Shalwitz faxed Cleary a few pages of the script; she read it and
thought, "Oh my Lord." But a fellow "Madness" cast member prodded her
-- "Are you an actor or not?" -- and she took the plunge into
Kushner's "incredible, lush . . . kaleidoscope" of words.
The "Homebody" is a middle-class London housewife who shares with the
audience her utter fascination with the ancient city of Kabul, her
estrangement from her family and her near-psychotic obsession with
words. "She is telling a couple of stories at once, but all leading
to making a decision," Cleary says.
"I'm more of a patter-song type person, and this is an aria," Cleary
observes. "There are sentences that are half a page long." She began
practicing the monologue on her long commutes and credits director
John Vreeke with guiding her through the thicket in rehearsals.

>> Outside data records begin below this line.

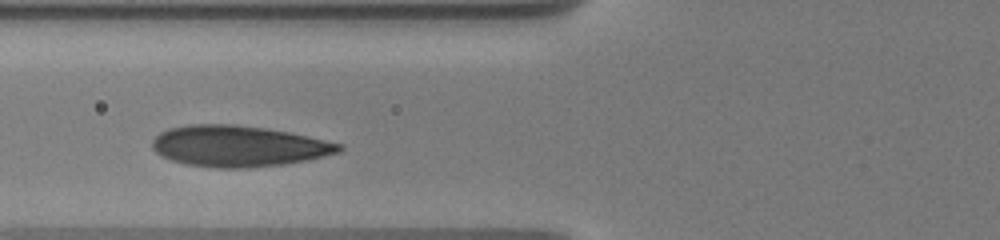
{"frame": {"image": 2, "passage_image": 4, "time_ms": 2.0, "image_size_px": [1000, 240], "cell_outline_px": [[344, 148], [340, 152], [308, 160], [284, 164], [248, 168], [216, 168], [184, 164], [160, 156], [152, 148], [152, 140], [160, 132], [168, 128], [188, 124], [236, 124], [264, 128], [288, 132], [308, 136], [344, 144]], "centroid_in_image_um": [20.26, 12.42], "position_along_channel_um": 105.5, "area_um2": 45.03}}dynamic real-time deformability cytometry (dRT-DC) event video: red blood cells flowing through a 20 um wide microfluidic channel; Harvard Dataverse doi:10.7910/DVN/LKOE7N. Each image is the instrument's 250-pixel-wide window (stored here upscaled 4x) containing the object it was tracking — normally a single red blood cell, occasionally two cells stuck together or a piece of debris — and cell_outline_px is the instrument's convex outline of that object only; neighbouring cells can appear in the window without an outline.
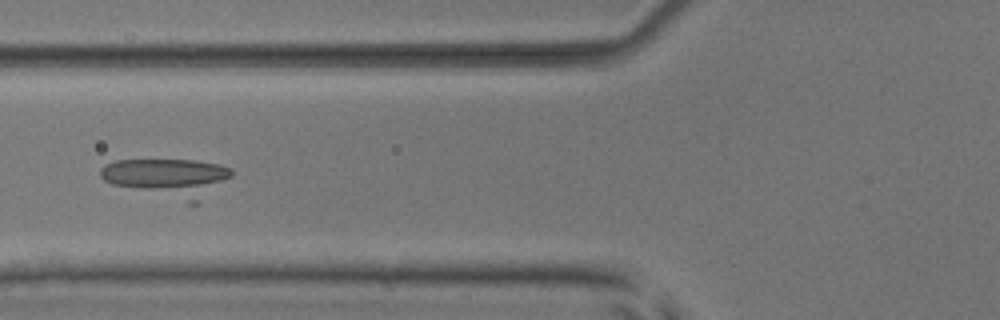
{"species": "common noctule bat (a hibernating species)", "species_latin": "Nyctalus noctula", "temperature_condition": "room temperature", "stored_images_in_passage": 36, "camera_frame_rate_fps": 3000, "um_per_image_px": 0.085, "animal": {"sex": "male", "body_mass_g": 17.9, "forearm_length_mm": 54.2}, "frame": {"image": 1, "passage_image": 16, "time_ms": 5.0, "image_size_px": [1000, 320], "cell_outline_px": [[232, 176], [196, 204], [188, 204], [112, 184], [104, 180], [100, 176], [100, 168], [104, 164], [116, 160], [196, 160], [216, 164], [232, 168]], "centroid_in_image_um": [14.26, 15.11], "position_along_channel_um": 111.5, "area_um2": 29.48}}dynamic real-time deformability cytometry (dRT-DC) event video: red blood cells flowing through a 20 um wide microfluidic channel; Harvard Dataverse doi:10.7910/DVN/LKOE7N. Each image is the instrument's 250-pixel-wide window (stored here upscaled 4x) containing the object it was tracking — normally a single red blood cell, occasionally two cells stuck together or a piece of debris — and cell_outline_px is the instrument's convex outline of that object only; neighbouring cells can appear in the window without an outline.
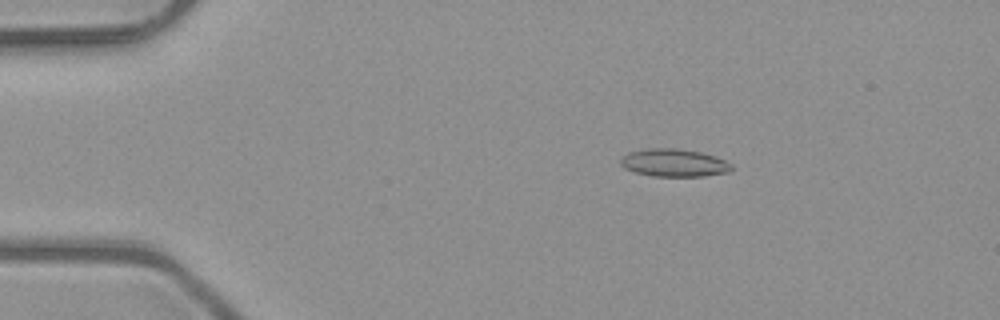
{"species": "common noctule bat (a hibernating species)", "species_latin": "Nyctalus noctula", "temperature_condition": "room temperature", "stored_images_in_passage": 6, "camera_frame_rate_fps": 3000, "um_per_image_px": 0.085, "animal": {"sex": "male", "body_mass_g": 23.1, "forearm_length_mm": 52.7}, "frame": {"image": 1, "passage_image": 2, "time_ms": 0.333, "image_size_px": [1000, 320], "cell_outline_px": [[732, 168], [728, 172], [704, 176], [652, 176], [636, 172], [624, 168], [620, 164], [620, 160], [628, 152], [644, 148], [676, 148], [700, 152], [716, 156], [732, 164]], "centroid_in_image_um": [57.28, 13.83], "position_along_channel_um": 27.7, "area_um2": 17.98}}
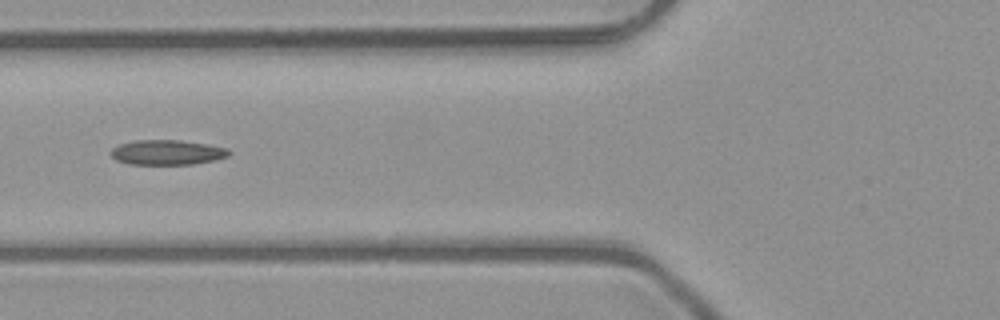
{"frame": {"image": 2, "passage_image": 5, "time_ms": 1.333, "image_size_px": [1000, 320], "cell_outline_px": [[232, 152], [228, 156], [216, 160], [192, 164], [128, 164], [116, 160], [108, 152], [116, 144], [136, 140], [180, 140], [208, 144], [228, 148]], "centroid_in_image_um": [14.19, 12.94], "position_along_channel_um": 111.6, "area_um2": 17.4}}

Woolly Mammoth's production with Theater J runs through April 11 at
the D.C. Jewish Community Center.
Cleary has been acting on Washington area stages for about 25 years.
Frequent theatergoers will remember her perfectly timed delivery in
productions of "The Women" at Studio Theatre and Arena Stage, where
she also did "Expecting Isabel." She's become known for comic roles.
"I think I kind of become whatever I need to become in a role,"
Cleary says. "I never thought of myself as a comic actress, and I was
always amazed that people didn't think there was a matching flipside
to that."
In May she will appear in "The Cripple of Inishmaan" at Studio and
may rejoin "Shear Madness" after that. "I am going to treat my career
like I do my yoga classes," Cleary says. ". . . I'm going to keep
becoming more and more limber, more and more able -- until I can't."